### OBJECTIVE 1
In the discussion of self-driving cars, rewrite the passage that begins at "When I bought" and stops after "of allocating resources.", swapping "hatchback" for "station wagon".
### OBJECTIVE 2
According to the self-driving car discussion, why is taking the bus to work impractical for the writer who lives in the suburbs? Answer in one to three sentences.
### OBJECTIVE 3
Carry the discussion of self-driving cars and ride-sharing forward from its final sentence.
## START TEXT TO READ
I’d think that dual-frequency GPS and/or newer constellations like the EU’s Galileo system would be accurate enough for most any purpose- they stand to provide 30 cm accuracy instead of today’s 5 meter accuracy. In other words, 5 meters is good enough to usually determine which road you’re on, but 30 cm accuracy is good enough to tell you what lane you’re in.
I think self driving cars will be immensely popular when they get the kinks worked out, but what I haven’t been sold on is the necessity and inevitability of ride-sharing with them. I’m not at all convinced that suddenly the predominant mode is going to be ride-shared self driving cars. There are too many upsides to owning one’s own car- you can keep it as clean as you want, you can ensure it’s availble when YOU need it, you can trick it out how you like, you can temporarily store stuff in it, etc…
I do agree that the ability to say… drive me to work, drop me off, return home, pick up the wife and kids, take them to school, etc… and then come back and get me at the end of the day with one car will be convenient- no need for parking, no need for two cars, etc… One car can do it all, and if you can hook up a trailer, most people probably won’t ever need the robotic equivalent of a pickup either.
Once again, it is not you that these ride sharing services would be attractive to. It is people that have difficulties maintaining a car, or who don’t have a car at all, or who are not very good drivers and would rather not drive their car. Basically, the people who use Uber or Lyft or other livery services right now, along with those who, as the service becomes more robust, do not bother replacing their aging car, but rather just sign up to have a car come get them.
Public transit sucks, and even the best I’ve seen still is rather inconvenient. For someone like me in the burbs, public transit is essentially non-existent. I could take a bus to work, but the walk to and from the bus stops is nearly half the distance to work anyway. The bus also only goes the directions I need it to a couple times a day, severely limiting the hours that I would be able to work.
Your problem is that you make the unwarranted assumption that there would be something “sudden” about the transition. It will take quite some time, and I doubt that there will ever be 100% of cars are fleet cars. I’d be quite surprised it if were more than 90%, with 75% more around the point of “full saturation”.
I like that ability too, but without the need of paying to own and maintain a car.
One of the cool things about using a service would be that you can always get the car you need. If I just need to get to work, anything with a seat in it is fine. If I am going shopping, I may want a big trunk. If I am going furniture or building materials shopping, I may want an even bigger vehicle. If I am going camping, I probably want something that has a decent capacity, probably has 4wd, and maybe is also a bit of a “beater” car, so that no one cares too much if we get it muddy.
When I bought my last car, I had reservations about it, as it was the first car that I owned that wasn’t at least a hatchback. It has substantially less cargo capacity than any other car I’ve owned. This has actually been an issue a couple of times, when I wanted to take something somewhere, and found that I could not. However, the idea of buying a car with the requirements that it be able to take care of tasks that it may only have to do a few times over its lifetime is not an efficient way of allocating resources.
## END TEXT TO READ
## START PROVIDED MATERIAL
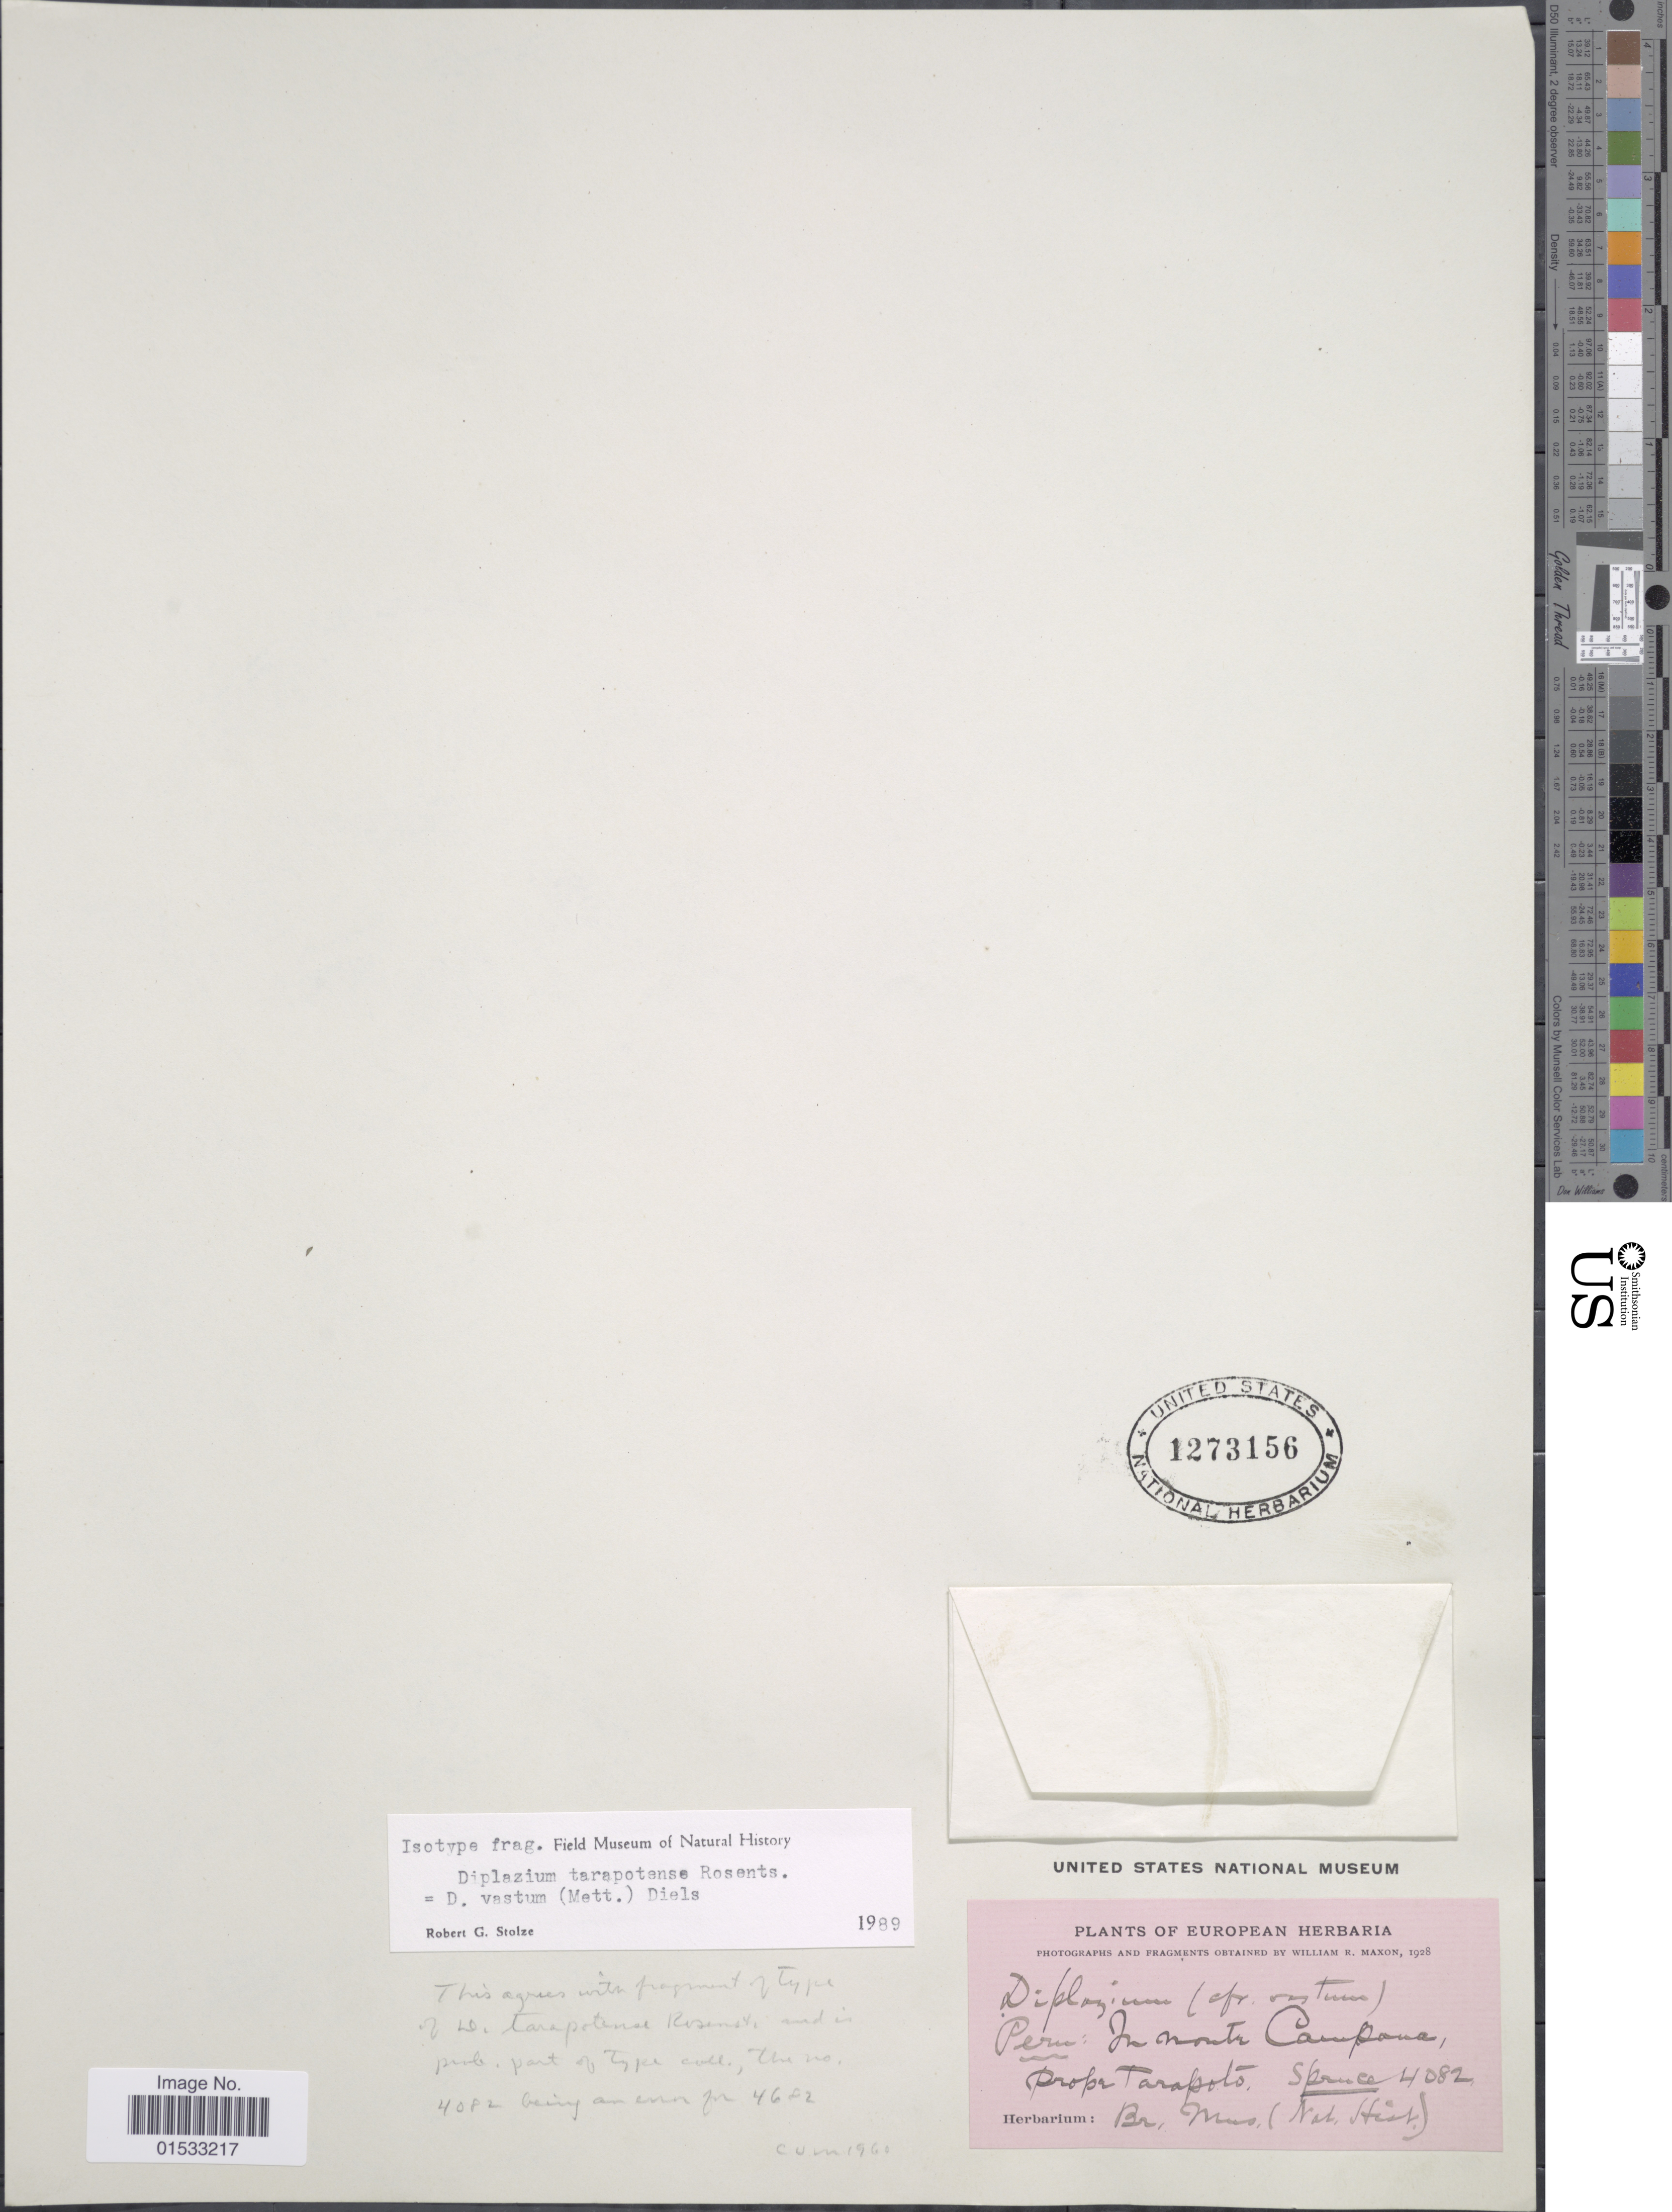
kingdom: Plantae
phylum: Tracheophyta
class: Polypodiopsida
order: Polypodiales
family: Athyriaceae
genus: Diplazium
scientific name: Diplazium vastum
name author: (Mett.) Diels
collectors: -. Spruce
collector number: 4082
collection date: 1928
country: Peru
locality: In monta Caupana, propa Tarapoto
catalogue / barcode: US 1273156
## END PROVIDED MATERIAL
### REPLY 1
When I bought my last car, I had reservations about it, as it was the first car that I owned that wasn’t at least a station wagon. It has substantially less cargo capacity than any other car I’ve owned. This has actually been an issue a couple of times, when I wanted to take something somewhere, and found that I could not. However, the idea of buying a car with the requirements that it be able to take care of tasks that it may only have to do a few times over its lifetime is not an efficient way of allocating resources.

### REPLY 2
The walk to and from the bus stops covers nearly half the distance to work anyway. The bus also goes the needed directions only a couple of times a day, which would severely limit the writer's working hours.

### REPLY 3
It’s visual cues primarily, as well as LIDAR cues. (from geometry). The algorithm takes into account all camera angles available, all LIDAR geometry landmarks, and at any given time there are hundreds to thousands of separate points being “triangulated” off at at a minimum. (this overwhelms the bad ones - mistaken points that actually belong somewhere else, dirty sensors, etc). With high accuracy sensors it is accurate to within inches and stays that way, being constantly updated with each motion. Particle filters is the localization algorithm, though since you also want to be constantly generating new waypoints - adding to the map as you go - you’d use SLAM.
So like I said, if you know exactly where you are, and you know which areas are to be cleared of snow, and you know the pavement depth/can determine it with load measurements (current to the servos) from the bulldozer blade scraping, and you know about how much snow is remaining, you can solve the problem.
Every action the machine takes updates the grid of discrete elements that are to be cleared of snow. Each action, prior to the action, the machine sends the situation to a simulation algorithm that predicts the outcome of the action. After the action, the simulation algorithm has a parameter weight update so that it’s predictions will more closely align with reality the next time.
So it’s not random, and even if snow does weird things, the algorithm can eventually determine the sequence of actions that will clear the snow with minimum cost.
But if it fails to work, the machine isn’t going to wander off, as long as it can see the snow is not satisfactory, it’s going to keep at it.
And when it returns to the docking bay and has a strong data connection, all these experiences can be sorted by order of surprise (greater error between predicted and actual) and sent to a cloud of servers, and pooled with every other bulldozing machine deployed using compatible software.
And the pooled experiences can be used to generate a weight update, which gets downloaded as a patch file, so the next time the bulldozer/snowplow fleet leaves for action, they all benefit from the collective experiences of all of them.
This is why even extremely tricky scenarios are solvable - very quickly these kinds of machines would have thousands of years of collective experience. If one of them found even by “accident” (when you don’t know what to do you take a random safe move) the way to solve the tricky situation on your driveway, the one clearing your snow can use that method right away.
Seriously? We can’t maintain the millions of miles of roads (& bridges) we have now, & you want to add something to them? Not only add something but add something powered? Are you proposing burying power to them? If so, have you seen the costs per mile for burying electrical service? This would probably be less as it’s lower power, but even at 1/10 of electric service cost you are in the neighborhood of $100m/mile. Even if they’re individually solar powered you’ll need a repair budget as thing like falling trees, freeze/thaw pothole cycles, & snowplowing will damage some percentage of them.
I just wanted to say this has been the most popular thread I’ve ever created, and I’ve been on the SDMB for almost 20 years. Lizard has still got his mojo!
Uh, yeah seriously. You could have things like cell towers every so many miles that pump out info on local road conditions that could be updated by local authorities. You could have materials embedded in curbs or the centre of roadways that could give information that wouldn’t require much power.
SamualA’s post upthread was a great overview of how these distributed machines can learn from one another and improve on a real-time basis. People seem to have lost track of that.
I’m not sure that we will require beacons to aid autonomous vehicles, but even if we did, they could be implemented over many years if they are found useful.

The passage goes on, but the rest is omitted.